**取り組む課題**:
a: SPICEの紹介文から、「1. SPICEとは何か」で始まり「A/D (ケイデンス社): OrCADシリーズの一部で、パッケージ価格は約130万円です。」で終わる部分を一字も変えずに書き写してください。
b: SPICEの紹介文に照らして、次の各記述が正しいかどうかを「はい」か「いいえ」で答え、判断の根拠となる本文の言葉をそのまま引用してください。(i) PSpice A/Dのパッケージ価格は約90万円である。(ii) SPICEはカリフォルニア大学バークレー校で開発された。(iii) CQ出版から出ているMicro-Capの簡易版は大規模回路向けである。
c: SPICEの紹介文の続きを、最後の文のあとから書き継いでください。

**抜粋した本文**:
"""

2025年9月12日金曜日

理想を超えて:高精度SPICEモデルの価値

 


SPICEモデルの活用メリット

1. SPICEとは何か

  • 定義: SPICEは「Simulation Program with Integrated Circuit Emphasis」の略であり、「ICのためのシミュレーション・プログラム」を意味します。元々は集積回路(IC)開発のために作られたシミュレータですが、現在では広範な回路設計に利用されています。
  • 起源と現状: SPICE自体はカリフォルニア大学バークレー校で開発された無償のソフトウェア(研究開発結果)です。現在市場に出回っているSPICEは、このプログラムを基盤に、演算の高速化、グラフ描画機能、回路図描画機能といった便利な機能(GUI)が付加されたものです。
  • 主なシミュレータ:
  • LTspice (リニアテクノロジー社): 同社の半導体拡販のために無償で提供されており、制約が少なく汎用性が高いため、急速に普及しています。
  • PSpice A/D (ケイデンス社): OrCADシリーズの一部で、パッケージ価格は約130万円です。
  • Micro-Cap (Spectrum Software): シミュレーション専用ツールで約90万円。CQ出版から簡易版が約2万円で販売されています(小規模回路向け)。

2. SPICEでできることとメリット

SPICEを活用することで、回路設計において以下のメリットが得られます。

  • 設計検証: 実際の回路を製作することなく、設計した回路のあらゆる部分の電圧や電流波形を観測できます。
  • コスト削減:
  • 高価な測定器(オシロスコープ、電源装置、ファンクションジェネレータ、電流プローブなど)が不要になります。「高価な測定器も不要で波形観測できます」。特にLTspiceはツール代が無償です。
  • 安全性向上:
  • シミュレーションであるため、部品の破損、感電、火災のリスクがありません。「SPICEはシミュレーションなので、部品を壊す恐れ も、感電する恐れも、火災の恐れもありません. もちろんPCが壊れることもありません。」特に数千Vを扱う強電回路の設計において、実際の試作・試験に伴う危険を回避できます。
  • 設計効率化:
  • 試作と測定を繰り返す従来の設計プロセスを大幅に改善します。SPICEを使えば、「回路を設計する→シミュレーションする→回路を修正する→ シミュレーションする→設計ミスがない状態で試作に移れる」という流れが可能になります。

"""

保存済みデータセット項目:
"""

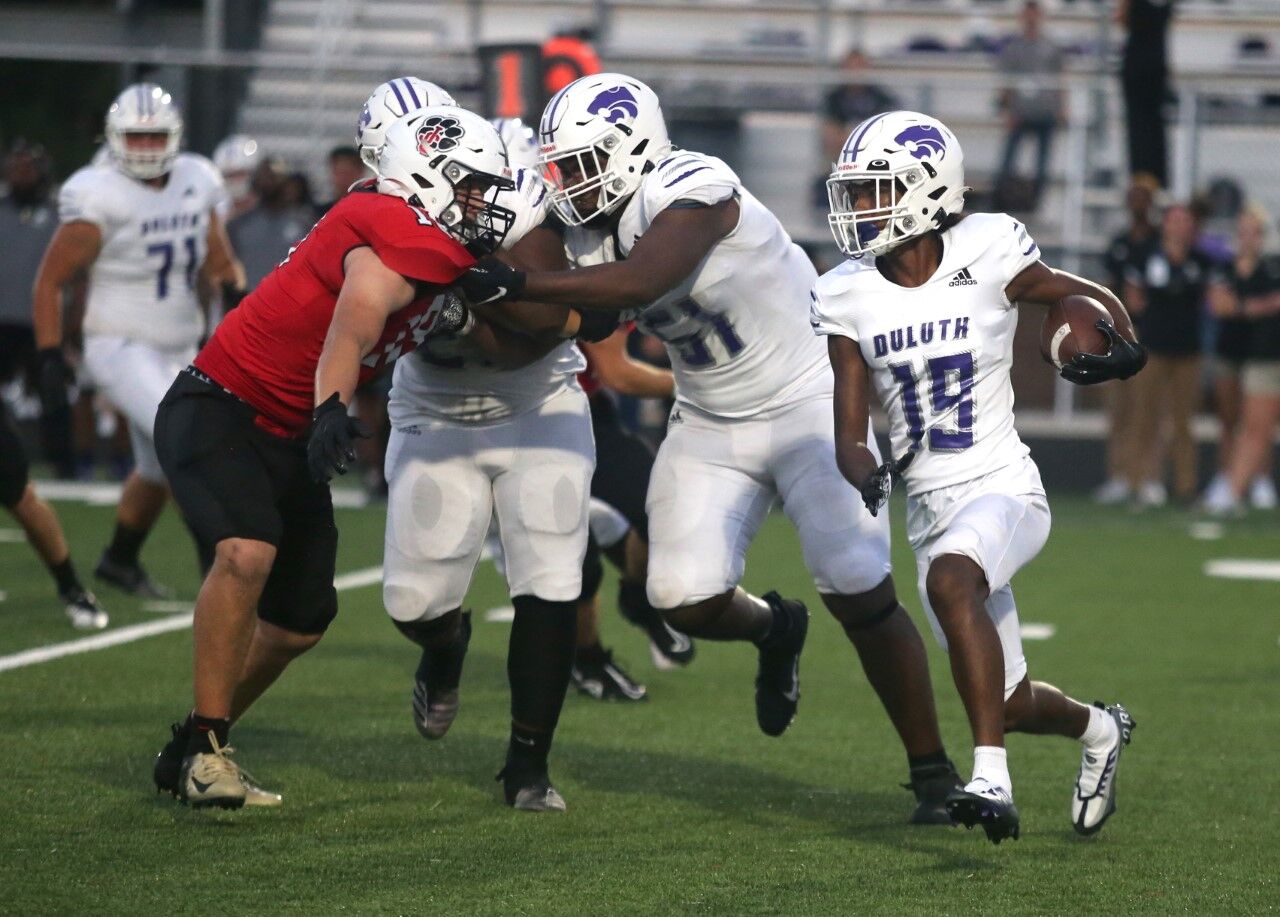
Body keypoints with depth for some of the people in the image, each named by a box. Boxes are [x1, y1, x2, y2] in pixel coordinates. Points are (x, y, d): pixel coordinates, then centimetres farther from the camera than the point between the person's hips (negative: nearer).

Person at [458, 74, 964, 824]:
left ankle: (934, 771, 3)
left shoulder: (694, 191, -26)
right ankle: (776, 629, 30)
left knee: (861, 594, -12)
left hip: (811, 404, -7)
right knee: (688, 602, -6)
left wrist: (516, 284, -41)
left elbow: (638, 283, -41)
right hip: (712, 425, 7)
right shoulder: (590, 230, -1)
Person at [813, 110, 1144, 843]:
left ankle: (993, 778, -39)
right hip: (929, 507, 5)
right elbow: (849, 435, 2)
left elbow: (1093, 299, 5)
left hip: (1003, 488, -5)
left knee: (950, 580, -38)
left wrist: (1124, 346, -18)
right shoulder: (849, 296, 0)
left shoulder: (988, 258, -10)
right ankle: (1098, 729, 49)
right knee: (1009, 703, 14)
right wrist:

"""

**課題ごとの解答**:
a:
1. SPICEとは何か

  • 定義: SPICEは「Simulation Program with Integrated Circuit Emphasis」の略であり、「ICのためのシミュレーション・プログラム」を意味します。元々は集積回路(IC)開発のために作られたシミュレータですが、現在では広範な回路設計に利用されています。
  • 起源と現状: SPICE自体はカリフォルニア大学バークレー校で開発された無償のソフトウェア(研究開発結果)です。現在市場に出回っているSPICEは、このプログラムを基盤に、演算の高速化、グラフ描画機能、回路図描画機能といった便利な機能(GUI)が付加されたものです。
  • 主なシミュレータ:
  • LTspice (リニアテクノロジー社): 同社の半導体拡販のために無償で提供されており、制約が少なく汎用性が高いため、急速に普及しています。
  • PSpice A/D (ケイデンス社): OrCADシリーズの一部で、パッケージ価格は約130万円です。

b:
(i) いいえ。「パッケージ価格は約130万円です」
(ii) はい。「SPICE自体はカリフォルニア大学バークレー校で開発された無償のソフトウェア(研究開発結果)です」
(iii) いいえ。「CQ出版から簡易版が約2万円で販売されています(小規模回路向け)」

c:
  • これにより、「試作の回数を削減することで、トータルコストと設計 時間の削減が可能」となり、設計品質も向上します。

3. SPICEの限界とSPICEモデルの重要性

SPICEは万能ではありません。

  • 理論値との乖離: SPICEはあくまで理論に基づいた計算を行うシミュレーションであり、「理論どおりの結果しか得られません。実物の挙動と は異なった結果が得られます」。回路図通りに入力しても教科書的な波形しか得られない場合があります。
  • モデルの質: 「シミュレーションと実値が異なるのは、シミュレー ション・モデルの作り方が悪いだけ!モデルが正 しければシミュレーション結果と実値は一致する」という考え方があり、この「正しいモデル」が重要になります。

4. SPICEモデルとは

  • 定義: SPICEモデルは、「実際に存在する電子部品そのものの挙動を真似る、プログラムの「部品」」です。中身は等価回路モデルで記述されます。
  • 作成方法:
  • OPアンプなどのICは、データシートの仕様から値を導出してモデルが作られます。
  • ダイオードやトランジスタは、実際に通電して電圧と電流の加わり方を測定しながらモデル化されます。
  • 「基本的には実際のものを動かした結果からモデルを作ります」。これにより、SPICEモデルは実物の動きを疑似します。
  • SPICEモデル作成には高度なデバイスモデリング技術が必要です。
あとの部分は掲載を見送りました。